Sickness
I really don't fucking feel well, man.
It's either I'm alone, or I'm afraid of fucking up, or both.
Evreyone's afraid of fucking up, that's what you're gonna tell me.
So how come everyone and their mother can still live normally?
Is it because whenver they fuck up, they have people to reassure them, "Don't worry, you did your best? The world didn't explode? This is normal? This isn't your fault? This isn't an indelible stain on your motherfucking character and it doesn't mean anything like 'God I wish you were never ever fucking born why do you fuck up so fucking goddamn much? See, now the world's exploded, and it's your fucking fault? Everything you do is grounds for everyone to fucking hurt you?
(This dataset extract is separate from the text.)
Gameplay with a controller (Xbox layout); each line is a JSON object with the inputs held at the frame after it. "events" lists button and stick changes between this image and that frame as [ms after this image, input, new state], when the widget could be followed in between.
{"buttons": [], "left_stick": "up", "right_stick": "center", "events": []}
Huh?'"
So I'm ill, right?
I don't wanna get hurt anymore.
Making a mistake is apparently grounds for the pirhanas to leap out at the slightest scent of blood.
I hate doing literally anything anymore.
I used to be an extrovert.
Once upon a time not too long ago I chanced upon the phrase "zest for life".
God.
I wonder what that's like.
It must be heavenly, God.
Why did you put me in hell?
Do you plan on telling me?
What I did to deserve this?
I can't kill myself, God.
Please come up with a better answer than, "People have the right to hurt you if you fuck up."